Az zaman sonra Hz. Talha ve Hz. Zübeyr (RA) Hz. Ali’ye (RA) giderek, O’ndan, kitabın hükmünü icra etmesini ve Hz. Osman’ın katillerinin cezalandırılmasını istediler. Hz. Ali onlara hitaben: “Haklısınız; fakat devlet henüz asileri tam manâsıyla sindirmiş değildir. Onun için devletin hâdiselere hâkim olmasını beklemek gerekir…” dedi.
Hz. Ali (RA), suçluların tek tek belirlenerek sorguya çekilmelerini ve gerekli cezaya çarptırılmalarını istiyordu. Hz. Âişe, Hz. Zübeyr ve Hz. Talha (RA) ise, şu fikirdeydiler: “Fitne büyümüş, devleti hedef almış ve halife şehid edilmiştir. Mes’ele sadece Hz. Osman’ın katilinin bulunması değildir. Bu fitne hareketine katılanların çoğunun öldürülmesi gerekir. Bu sebeble, âsiler hemen cezalandırılmalıdır.”
Hz. Ali (RA), Kur’an’ın nassından hareket ile, “Birinin hatasıyla başkasının mesul olamayacağı” görüşünü ileri sürerek, onların bu fikrine iştirak etmedi.[8]
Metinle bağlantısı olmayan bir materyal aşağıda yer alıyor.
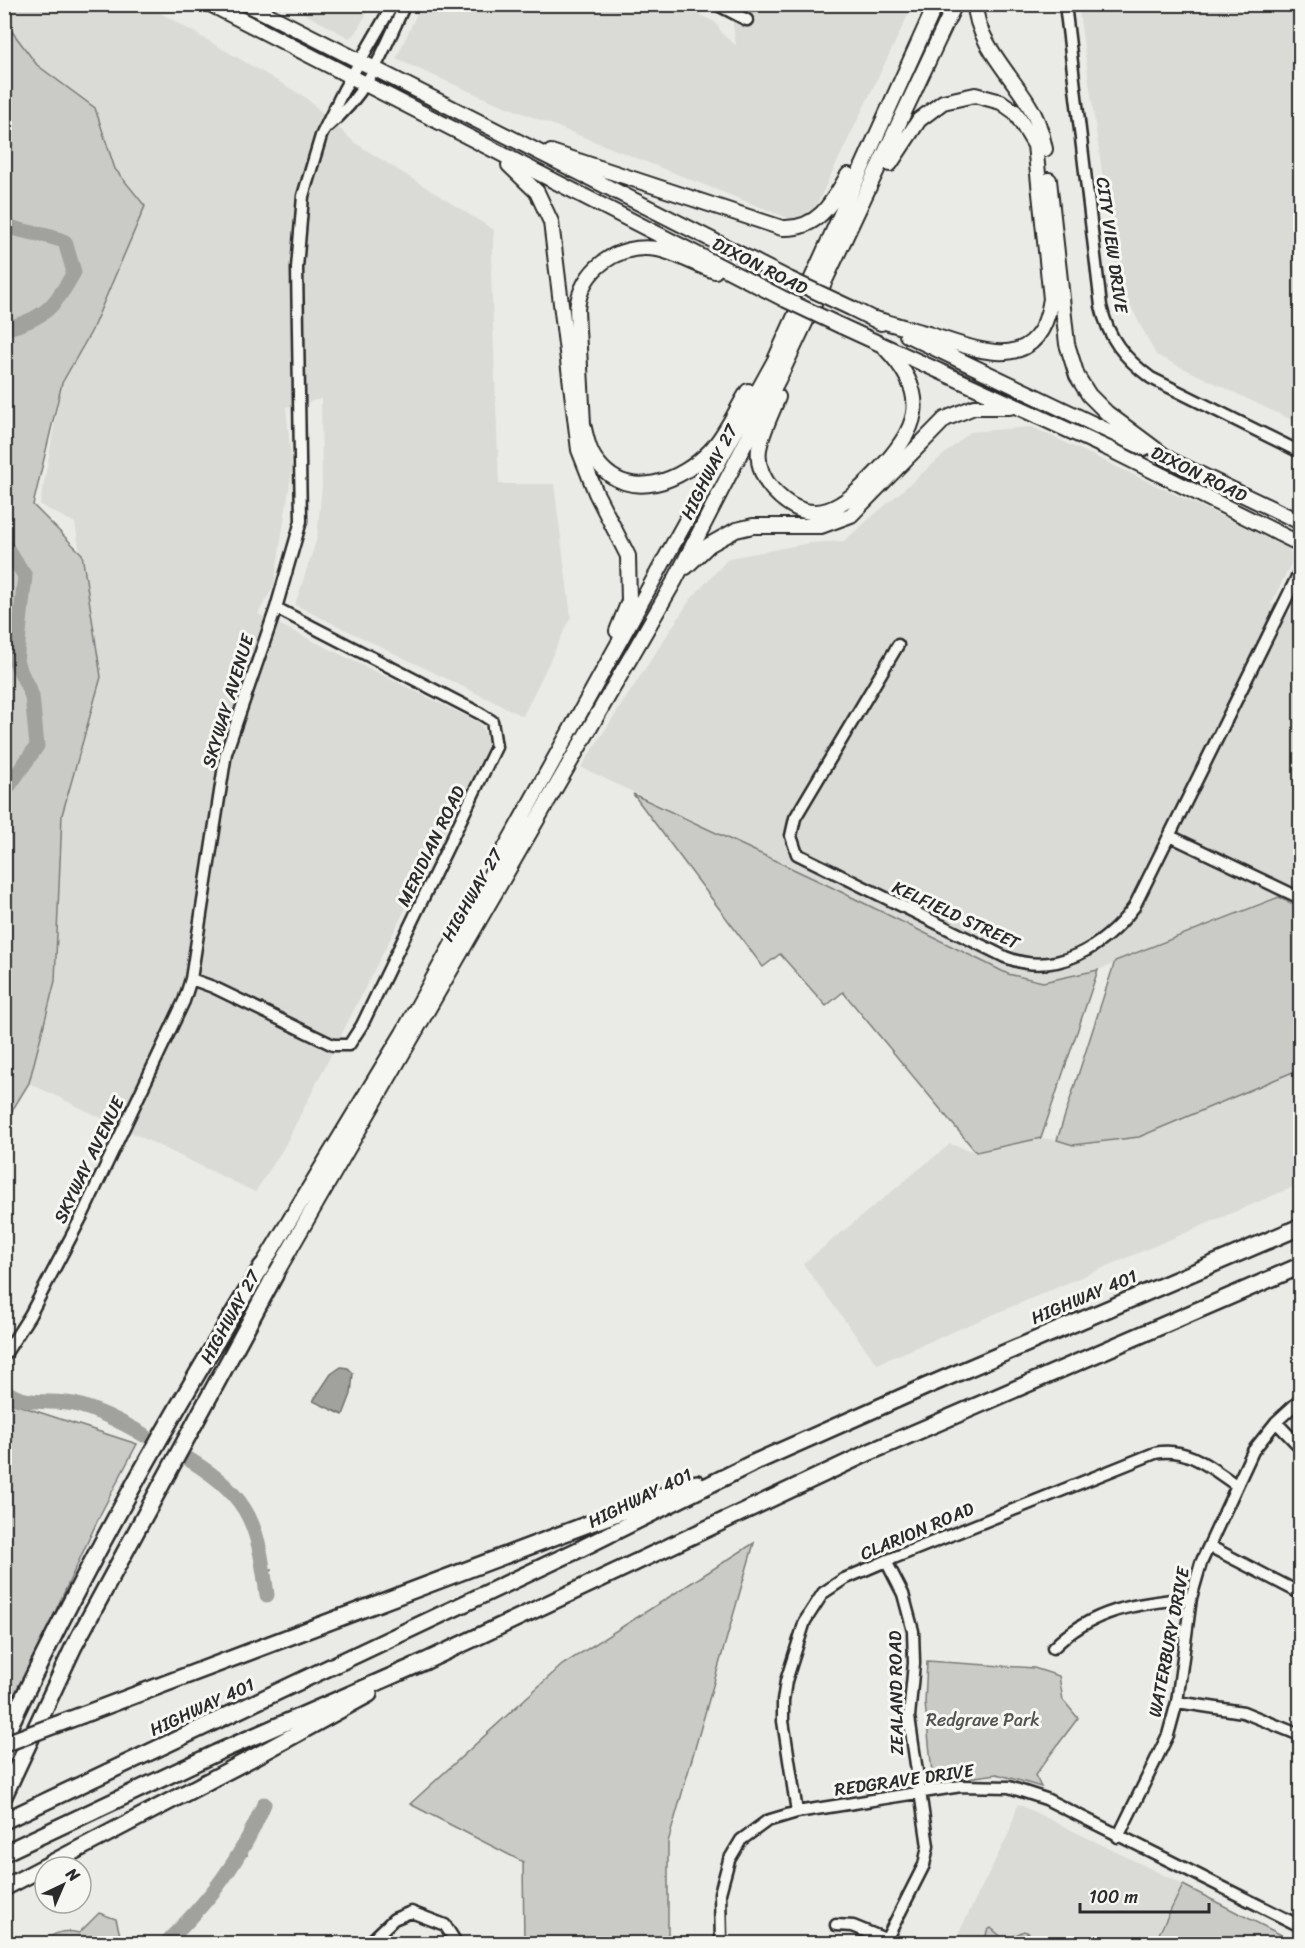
<svg xmlns="http://www.w3.org/2000/svg" width="1305" height="1948" font-family="Sriracha,sans-serif">
	<style>
		.built { fill: #dadad6 }
		.green { fill: #cacac7; stroke: #7a7a79; stroke-width: 1.5 }
		.water { fill: #a1a19e; stroke: #727270; stroke-width: 1.5 }
		.lines { fill: none; stroke-linecap: round; stroke-linejoin: round }
		.stream { stroke: #727270; stroke-width: 2 }
		.river { stroke: #a1a19e; stroke-width: 15 }
		.minor-casing { stroke: #2b2b2b; stroke-width: 15 }
		.major-casing { stroke: #2b2b2b; stroke-width: 18 }
		.highway-casing { stroke: #2b2b2b; stroke-width: 20 }
		.minor { stroke: #f6f6f2; stroke-width: 10 }
		.major { stroke: #f6f6f2; stroke-width: 14 }
		.highway { stroke: #f6f6f2; stroke-width: 15 }
		.major-bridge-casing { stroke: #2b2b2b; stroke-width: 18; stroke-linecap: butt }
		.highway-bridge-casing { stroke: #2b2b2b; stroke-width: 20; stroke-linecap: butt }
		.major-bridge { stroke: #f6f6f2; stroke-width: 14 }
		.highway-bridge { stroke: #f6f6f2; stroke-width: 15 }
		.labels { text-anchor: middle; stroke-width: 6; stroke-linejoin: round; paint-order: stroke }
		.street-label { font-size: 18px; fill: #2b2b2b; stroke: #f6f6f2 }
		.park-label { font-size: 18px; fill: #535352; stroke: #f6f6f2 }
	</style>
	<rect width="100%" height="100%" fill="#eaeae6"/>
	<filter id="ink" filterUnits="userSpaceOnUse"><feTurbulence type="fractalNoise" baseFrequency=".0167" numOctaves="2"/><feDisplacementMap in="SourceGraphic" scale="12" xChannelSelector="R" yChannelSelector="G"/><feConvolveMatrix kernelMatrix="1 2 1 2 8 2 1 2 1" color-interpolation-filters="sRGB"/></filter>
	<g filter="url(#ink)">
		<path class="built" d="M11,5H147L305,97L355,143L494,230L491,272L499,484H554L571,617L523,716L295,605L317,538L322,486L321,399L286,407L292,470L274,585L258,614L480,723L490,743L283,1149L255,1192L29,1083L55,981L62,815L101,677L75,523L40,505L62,383L91,332L145,206L115,169L95,108L37,65L5,22V11Z
			M289,5H371L356,33L349,38Z
			M421,5H678L715,22L724,36L736,45L730,5H913L815,208L793,220L487,99L396,59Z
			M1078,5H1300V424L1156,355L1118,282Z
			M1032,427L1287,547L1294,558L1271,604L1290,613L1300,591V888L1098,970L1043,982L1008,974L581,767L690,600L729,558L810,543L844,541L970,432Z
			M1300,1069V1184L877,1364L803,1264L950,1144L976,1152L1041,1138L1057,1140L1073,1145L1139,1137Z
			M1018,1804L1182,1884L1153,1943L953,1944L1008,1835Z"/>
		<path class="green" d="M5,22L37,65L95,108L115,169L145,206L91,332L62,383L33,505L82,554L101,677L62,815L55,981L29,1083L5,1122Z
			M633,794L825,884L1008,974L1043,982L1098,970L1041,1138L976,1152L843,992L826,1006L780,954L763,967Z
			M1279,897L1300,908V1069L1139,1137L1073,1145L1057,1140L1115,961Z
			M5,1401L137,1444L101,1513L5,1720Z
			M754,1543L668,1842V1943H524L523,1862L410,1804L562,1665Z
			M927,1661L1034,1668L1059,1676L1063,1700L1078,1718L1035,1775L1041,1787L997,1774L933,1783L925,1703Z
			M1183,1885L1297,1943L1154,1944Z
			M99,1913L116,1919L122,1943H44C54,1931 64,1930 79,1933Z
			M991,1928L1005,1940L1024,1931L1029,1933V1942L996,1943L986,1936L987,1931Z"/>
		<path class="water" d="M341,1367L348,1368L353,1373L351,1394L343,1415L313,1401L331,1374Z"/>
		<g class="lines">
			<path class="stream" d="M265,1575L272,1570
				M239,1857L247,1855"/>
			<path class="river" d="M4,224C21,234 45,232 65,242L74,272C55,307 44,319 4,329
				M4,544L25,576L16,662L32,696L37,746L4,793
				M4,1390C25,1407 51,1399 74,1404C98,1410 122,1422 144,1435
				M190,1460C252,1498 258,1527 267,1595
				M165,1944C210,1900 240,1862 264,1804"/>
			<defs>
				<path id="minor" d="M716,4L747,20
					M1065,4L1101,306C1108,338 1124,358 1151,378L1300,452
					M328,126C368,94 384,49 405,4
					M898,645L795,818L791,836L797,854L1005,957C1056,978 1104,947 1134,907L1300,571
					M1170,836L1300,898
					M191,979L213,987L333,1045H349L362,1025L496,747L492,721L481,714L276,608
					M4,1356L30,1315L82,1216L184,1001L191,979L226,753L276,608L301,521L297,268L303,196L321,136L344,89L393,4
					M1276,1422L1300,1447
					M1209,1546L1300,1593
					M1053,1648C1092,1609 1138,1603 1191,1598
					M1177,1702L1243,1712L1300,1735
					M797,1812L783,1721V1701L786,1681L805,1621L823,1593L844,1579L886,1561L1155,1453C1187,1446 1211,1468 1236,1485
					M1118,1837L1168,1735L1177,1702L1191,1598L1201,1563L1253,1451L1276,1422L1300,1400
					M836,1925L853,1926L885,1939
					M368,1944L394,1919L411,1912L445,1925L457,1944
					M721,1944L720,1893L729,1860L741,1840L767,1821L797,1812L961,1786L1009,1787L1046,1799L1300,1926
					M884,1944L924,1865L928,1846L909,1717L914,1663L913,1631L903,1594L886,1561"/>
				<path id="major" d="M210,4L786,300
					M247,4L789,279
					M975,4C976,40 1009,73 1027,102C1036,115 1042,133 1045,149
					M551,152L782,228C818,230 832,203 848,175
					M509,165L537,192L551,222L579,450L596,493L628,556L629,601L617,631
					M1049,180L1067,344L1077,376L1089,395L1107,413L1170,460
					M715,271C696,265 677,253 657,249C618,243 580,269 577,310L583,424C586,437 589,453 598,463C629,503 682,481 711,450C726,434 736,410 748,391
					M851,308L881,323
					M875,319C892,324 910,329 928,334C978,350 1039,378 1051,299L1035,145L1015,112L1001,102L975,95L943,102L919,120L890,164
					M841,326L1107,448L1300,544
					M907,335L1144,448
					M778,397C772,413 762,432 759,449C757,464 763,479 773,490C813,533 844,506 876,473C918,430 932,397 886,349
					M1164,457L1300,522
					M686,567L709,545L736,530L753,526H821L851,515L945,419L974,407H1010
					M262,1266L403,1033L775,360L936,4
					M275,1275L675,580L781,374L955,4"/>
				<path id="highway" d="M82,1715L697,1483
					M4,1738C80,1575 168,1419 262,1266
					M4,1796L73,1648L275,1275
					M4,1821L578,1550L751,1464L927,1386L1300,1227
					M4,1853L216,1753L426,1661L870,1452L1300,1266
					M4,1888L260,1754L369,1694"/>
			</defs>
			<use href="#minor" class="minor-casing"/>
			<use href="#major" class="major-casing"/>
			<use href="#highway" class="highway-casing"/>
			<use href="#minor" class="minor"/>
			<use href="#major" class="major"/>
			<use href="#highway" class="highway"/>
			<defs>
				<path id="major-bridge" d="M789,279L851,308
					M786,300L841,326"/>
				<path id="highway-bridge" d="M4,1744L82,1715"/>
			</defs>
			<use href="#major-bridge" class="major-bridge-casing"/>
			<use href="#highway-bridge" class="highway-bridge-casing"/>
			<use href="#major-bridge" class="major-bridge"/>
			<use href="#highway-bridge" class="highway-bridge"/>
		</g>
	</g>
	<g class="labels">
		<g class="street-label">
			<text transform="translate(1112 245) rotate(82)" y="6">CITY VIEW DRIVE</text>
			<text transform="translate(760 266) rotate(27)" y="6">DIXON ROAD</text>
			<text transform="translate(709 472) rotate(-63)" y="6">HIGHWAY 27</text>
			<text transform="translate(1199 474) rotate(26)" y="6">DIXON ROAD</text>
			<text transform="translate(228 701) rotate(-73)" y="6">SKYWAY AVENUE</text>
			<text transform="translate(431 846) rotate(-64)" y="6">MERIDIAN ROAD</text>
			<text transform="translate(472 895) rotate(-60)" y="6">HIGHWAY 27</text>
			<text transform="translate(956 915) rotate(25)" y="6">KELFIELD STREET</text>
			<text transform="translate(89 1160) rotate(-64)" y="6">SKYWAY AVENUE</text>
			<text transform="translate(1084 1297) rotate(-23)" y="6">HIGHWAY 401</text>
			<text transform="translate(230 1317) rotate(-61)" y="6">HIGHWAY 27</text>
			<text transform="translate(640 1498) rotate(-26)" y="6">HIGHWAY 401</text>
			<text transform="translate(917 1531) rotate(-23)" y="6">CLARION ROAD</text>
			<text transform="translate(1169 1642) rotate(-79)" y="6">WATERBURY DRIVE</text>
			<text transform="translate(896 1693) rotate(-91)" y="6">ZEALAND ROAD</text>
			<text transform="translate(202 1707) rotate(-25)" y="6">HIGHWAY 401</text>
			<text transform="translate(904 1780) rotate(-8)" y="6">REDGRAVE DRIVE</text>
		</g>
		<g class="park-label">
			<text x="983" y="1726">Redgrave Park</text>
		</g>
	</g>
	<rect width="1305" height="1948" fill="none" stroke="#f6f6f2" stroke-width="24"/>
	<rect x="12" y="12" width="1281" height="1924" fill="none" stroke="#2b2b2b" stroke-width="2" filter="url(#ink)"/>
	<g transform="translate(63 1885) rotate(44)"><circle r="28" fill="#f6f6f2" stroke="#a5a5a2" stroke-width="1.5"/>
	<path d="M0-4.5L10 22L0 15L-10 22Z" fill="#2b2b2b"/>
	<text y="-9" font-size="16" font-weight="bold" text-anchor="middle" fill="#2b2b2b">N</text>
	</g>
	<path d="M1080 1903v9h129v-9" fill="none" stroke="#2b2b2b" stroke-width="3"/>
	<text x="1089" y="1903" font-size="18" fill="#2b2b2b" stroke="#f6f6f2" stroke-width="4.5" paint-order="stroke">100 m</text>
</svg>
Bediüzzaman Hazretleri bu içtihad farkını şöyle izah eder:
Cemel Vak’ası denilen Hazret-i Ali ile Hazret-i Talha ve Hazret-i Zübeyr ve Âişe-i Sıddîka (rıdvânullahi teâlâ aleyhim ecmaîn) arasında olan muharebe, adalet-i mahzâ ile adalet-i izafiyenin mücadelesidir. Şöyle ki:
Hazret-i Ali, adalet-i mahzâyı esas edip Şeyheyn zamanındaki gibi o esas üzerine gitmek için içtihad etmiş. Muârızları ise, Şeyheyn zamanındaki safvet-i İslâmiye adalet-i mahzâya müsait idi; fakat mürur-u zamanla İslâmiyetleri zayıf muhtelif akvam hayat-ı içtimaiye-i İslâmiyeye girdikleri için, adalet-i mahzânın tatbikatı çok müşkül olduğundan, “ehvenüşşerri ihtiyar” denilen adalet-i nisbiye esası üzerine içtihad ettiler. Münakaşa-i içtihadiye siyasete girdiği için muharebeyi intac etmiştir. Madem sırf lillâh için ve İslâmiyetin menâfii için içtihad edilmiş ve içtihaddan muharebe tevellüt etmiş; elbette hem katil, hem maktul, ikisi de ehl-i Cennettir, ikisi de ehl-i sevaptır diyebiliriz. Her ne kadar Hazret-i Ali’nin içtihadı musîb ve mukàbilindekilerin hata ise de, yine azâba müstehak değiller. Çünkü, içtihad eden, hakkı bulsa iki sevap var; bulmazsa, bir nevi ibadet olan içtihad sevabı olarak bir sevap alır, hatasından mazurdur. Bizde gayet meşhur ve sözü hüccet bir zât-ı muhakkik, demiş ki:
Sahâbelerin muharebesinde kıyl ü kıl etme. Çünkü kem kâtil ve hem maktul ikisi de ehl-i Cennettirler.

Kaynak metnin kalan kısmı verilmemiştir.